Provided text.
Segment Open
Control: The holding company exercises control over the
subsidiary's operations, decision-making, and strategic direction.
Separate Legal Entities: Both the holding company and the subsidiary are
separate legal entities, with their own rights, obligations, and financial
statements.
Financial Consolidation: The holding company consolidates the financial
statements of the subsidiary into its own financial statements, providing a
comprehensive view of the group's financial performance.
Subsidiary Company: A subsidiary company is a company
that is controlled and majority-owned by another company, known as the parent
or holding company. The subsidiary operates as a separate legal entity but is
subject to the control and influence of the parent company. The subsidiary's
operations, management, and strategic decisions are typically influenced by the
holding company.
Key
characteristics of a subsidiary company include:
Ownership: The subsidiary company is owned, directly or
indirectly, by the holding company, which holds a majority of its shares.
Control: The holding company exercises control over the
subsidiary's operations, often through the appointment of directors and
influencing decision-making.
Separate Legal Entity: The subsidiary is a distinct legal entity from
the holding company, with its own assets, liabilities, and operations.
Financial Reporting: The subsidiary prepares its own financial
statements, which are consolidated into the financial statements of the holding
company.
The
relationship between a holding company and a subsidiary allows for strategic
management, diversification, and consolidation of resources within a corporate
group structure. It offers benefits such as risk management, tax planning,
centralized control, and access to economies of scale.
Q.20. What do
you mean by-certificate of commencement of business?
Ans. A
Certificate of Commencement of Business, also known as a Commencement
Certificate, is a legal document issued by the Registrar of Companies (RoC) in
some jurisdictions, including India. It signifies that a company is officially permitted to
commence its business operations.
In India, a
Certificate of Commencement of Business is required for companies that have
share capital. Here are the key points to understand about this certificate:
Requirement: According to the Companies Act, 2013, a company
cannot commence its business activities or exercise any borrowing powers unless
it obtains a Certificate of Commencement of Business.
Application Process: To obtain the certificate, the company must
file a declaration with the RoC stating that every subscriber to the memorandum
has paid the value of shares agreed to be taken by them and that the company
has complied with all legal requirements for registration.
Verification: The RoC verifies the documents submitted by the
company and examines if all legal requirements are met. This includes ensuring
that the minimum subscription required to be received in the company's bank
account has been met.
Issuance: If the RoC is satisfied with the company's
compliance, it issues the Certificate of Commencement of Business. This
certificate serves as proof that the company is authorized to commence its
business activities.
It is
important to note that not all companies are required to obtain a Certificate
of Commencement of Business. For example, companies without share capital (such
as non-profit organizations) or companies that were incorporated after a
certain date specified by the government may be exempt from this requirement.
The purpose
of the Certificate of Commencement of Business is to ensure that companies have
fulfilled the necessary requirements and are ready to commence their business
operations in accordance with the law. It provides legal recognition and
protects the interests of shareholders, creditors, and other stakeholders by
confirming that the company has met its initial obligations before initiating
business activities.
Segment Closed
Problems to work on.
1. Retype the part of the company law passage starting at "Application Process: To" and ending at "requirements for registration.".
2. According to the company law passage, what is the purpose of the Certificate of Commencement of Business? Answer in one to three sentences.
3. Continue the company law passage from where it stops.

Raw data.
Segment Open
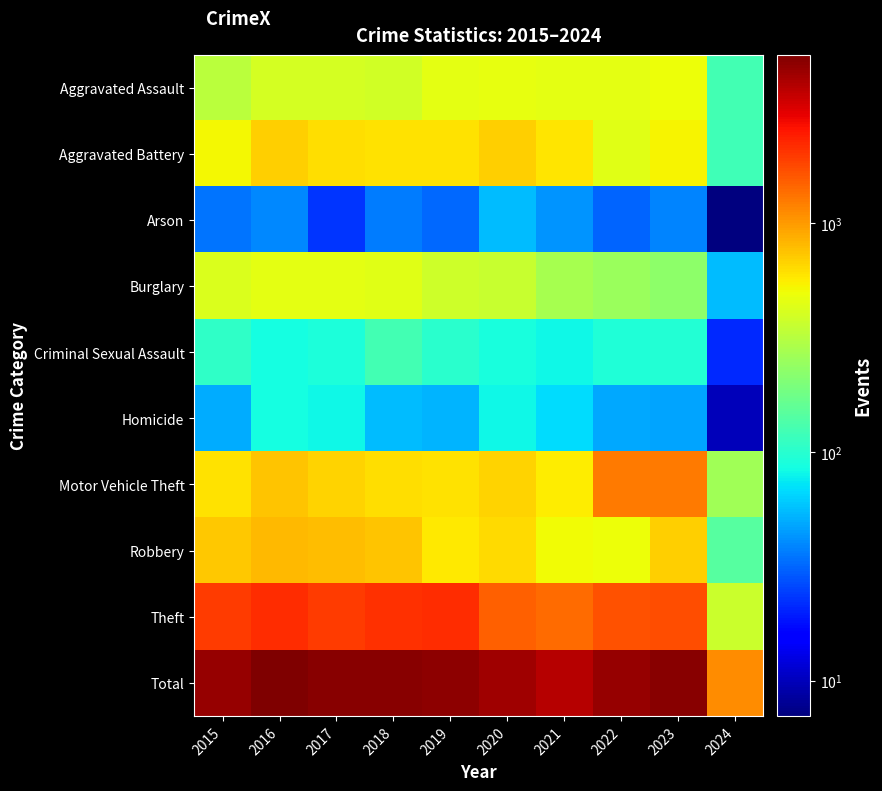

Count the number of data series in this chart.

10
Segment Closed
Numbered answers.
1.
Application Process: To obtain the certificate, the company must
file a declaration with the RoC stating that every subscriber to the memorandum
has paid the value of shares agreed to be taken by them and that the company
has complied with all legal requirements for registration.

2. The certificate ensures that a company has fulfilled the necessary requirements and is ready to begin business operations in accordance with the law. It gives legal recognition and protects shareholders, creditors, and other stakeholders by confirming that the company has met its initial obligations before starting business activities.

3.
SHORT ANSWER TYPE QUESTIONS
Q.1. What is a
company? What are its feature?
Ans. A
company is a legal entity formed by individuals, known as shareholders or
members, who come together with a common objective of carrying out a business
or any other lawful activity. It is an organized and separate legal entity from
its owners, providing certain rights, liabilities, and obligations.
Here are
some key features of a company:
Separate Legal Entity: A company is considered a separate
legal entity distinct from its owners. It can enter into contracts, own assets,
sue or be sued, and conduct business activities in its own name.
Limited Liability: One of the significant advantages of a company
is limited liability. The liability of the shareholders or members is limited
to the amount they have invested in the company. Their personal assets are
generally protected from the company's debts and liabilities.
Perpetual Succession: A company has perpetual succession, meaning it
continues to exist even if the shareholders or members change. The death or
withdrawal of a member does not affect the existence of the company, allowing
for seamless transfer of ownership.
Common Seal: A company has a common seal that acts as its
official signature. It is used to authenticate important documents, such as
contracts and agreements, and represents the authority and identity of the
company.
Transferability of Shares: In most cases, shares of a company are freely
transferable, allowing shareholders to buy or sell their ownership interest in
the company. This provides liquidity and flexibility to shareholders.
Separation of Ownership and
Management:
Shareholders are the
owners of the company, while the management and day-to-day operations are
carried out by directors and appointed officers. This separation allows for
professional management and decision-making.
Regulatory Compliance: Companies are governed by specific laws and
regulations, such as company law or corporate governance codes, that outline
their formation, operation, and dissolution. Compliance with these laws is
mandatory to ensure legal and ethical business practices.
These
features of a company provide a framework for its establishment, operation, and
governance, allowing it to engage in business activities, raise capital,
attract investment, and protect the interests of its shareholders and other
stakeholders.
Q.2. What is a
public company ? how it is different from private company?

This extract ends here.